Pilu rasanya mendengar penuturan pak RT mengenai ibuku, setiap bulan aku mengirim uang yang cukup agar Tari bisa memperlakukan ibuku dengan baik. Tapi seperti ini kejadiannya, bahkan pada saat aku sudah setuju saat dia mengangkut keluarganya pun rupanya tak ada artinya. tak terasa tinju ini terkepal kuat, ingin rasanya aku menghajar satu keluarga yang telah membohongiku itu.

"Kalau begitu, kami pamit pulang ya, mas Morgan. Lagian ini sudah malam, kami juga pada belum sholat isya. Insyaallah besok-besok kami akan datang lagi untuk menjenguk Bu Halimah," ucap pak RT dan kuiringi dengan anggukan kepala.

Melihat kondisi ibu aku tak ingin bertanya, sudah pasti ibuku sedang tidak baik-baik saja. Sekarang aku menuju dapur, ingin memasang kembali regulator gas yang dicabut oleh Tari. Namun pemandangan apa yang kulihat di sana. Piring kotor masih menumpuk di wastafel, saat membuka Magicom aku menemukan nasi basi yang sudah hampir berjamur, belum lagi bekas sisa lauk yang ada di dalam lemari, semuanya sudah berulat.

Sesak sekali mengetahui perbuatan istri yang kuanggap baik kepada ibuku, ternyata dia memperlakukan ibu dengan buruk. Setidaknya jika ingin meninggalkan ibuku, beri ia pegangan uang dan jangan buat beliau kesusahan.

Dengan perasaan nyeri aku membereskan piring yang menumpuk, mencuci Magicom dan memasak nasi untuk ibu. Aku juga memesan lauk via go food agar lebih mudah, untuk nasi kenapa kumasak sendiri? Karena aku ingin ibu makan nasi yang masih panas agar perutnya tidak mual.

Disela kesibukanku membersihkan rumah yang berantakan, terdengar suara notifikasi pesan di gawaiku. Sejenak kuhentikan aktifitas lalu meraih ponsel, takut saja jika pesan itu dari bos. Namun sayang, ternyata pesan itu m dikirim oleh Tari dan berhasil membuat darahku mendidih.
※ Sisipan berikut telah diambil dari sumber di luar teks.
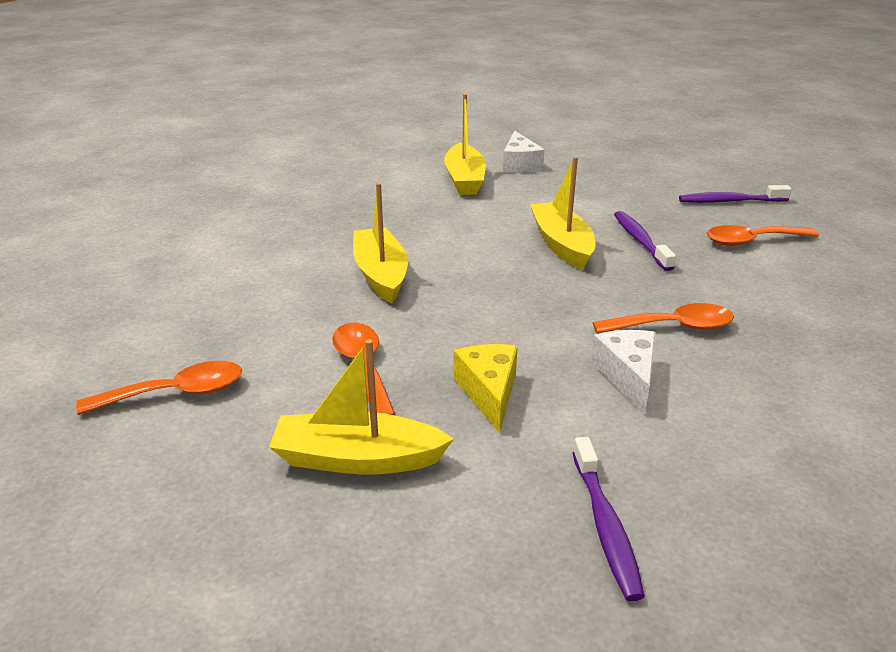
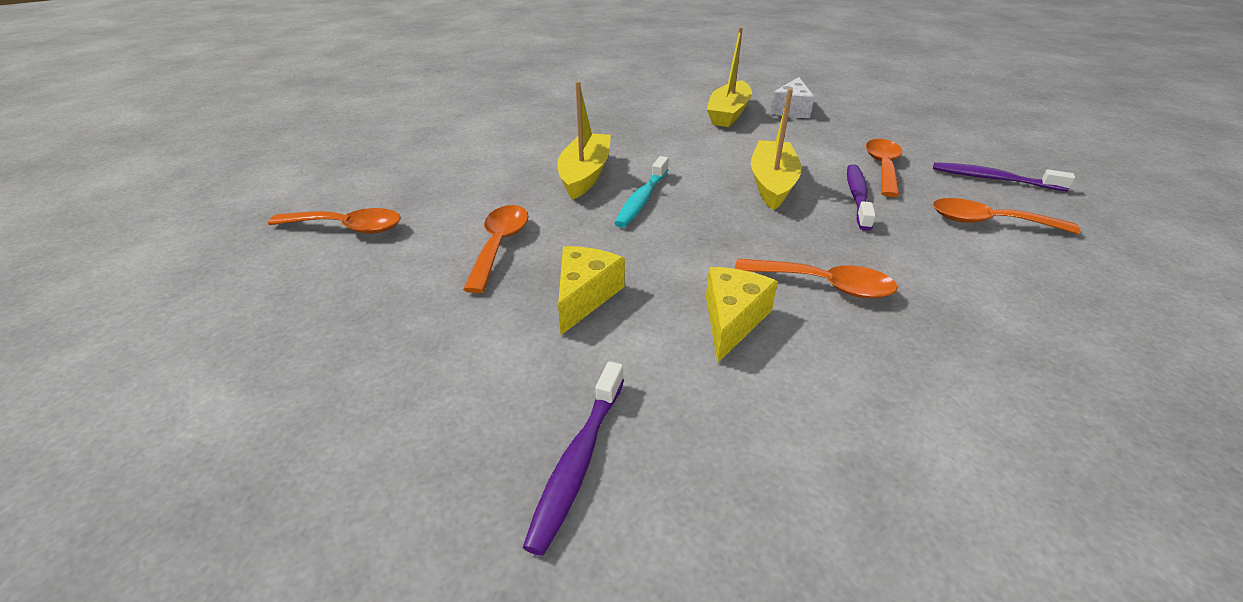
camera: 25 degrees right, 5 degrees up
(357, 459) = (422, 319): yellow boat -> none
(459, 287) = (642, 199): none -> turquoise toothbrush
(627, 376) = (732, 320): white cheese -> yellow cheese
(640, 208) = (883, 167): none -> orange spoon

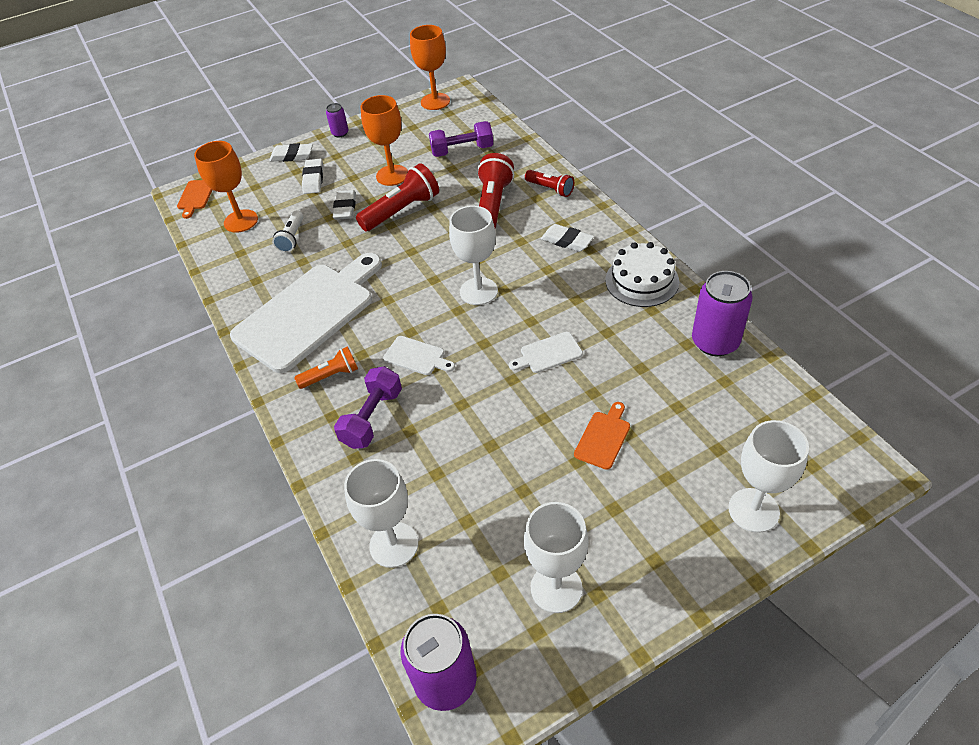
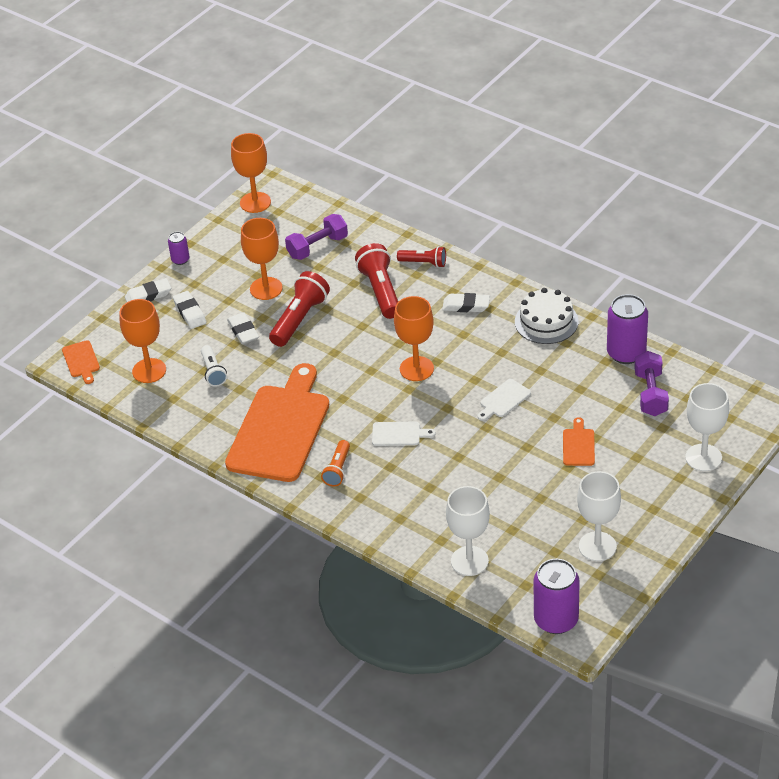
camera: 25 degrees left, 5 degrees down
(309, 313) = (280, 429): white cutting board -> orange cutting board
(331, 376) = (338, 470): orange flashlight -> orange flashlight turned 150 degrees clockwise
(372, 418) = (394, 488): purple dumbbell -> purple dumbbell (650, 394)
(478, 291) = (416, 369): white goblet -> orange goblet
[Mas, bisa transfer uang lagi gak, sepuluh juta. Soalnya ibu kamu boros banget, tiap hari makannya mau daging di restoran. Buruan kirim uang ya, mas, biar kami bisa bayar makanan. Soalnya uangku udah pas-pasan banget, ini.] Kuremas ponsel setelah membaca pesan dari Tari, bisa-bisanya dia mengkambing hitamkan ibuku demi kesenangannya bersama keluarganya. Mungkin dia tidak tau kalau sekarang aku sedang bersama ibu di rumah.

[Iya. Tunggu saja, sebentar lagi akan mas kirim,] balasku.

Tunggu saja Tari, sampai subuh pun aku tak akan mengirim uang itu. Lihat saja, bagaimana caranya aku membalas perbuatan kalian kepada ibuku.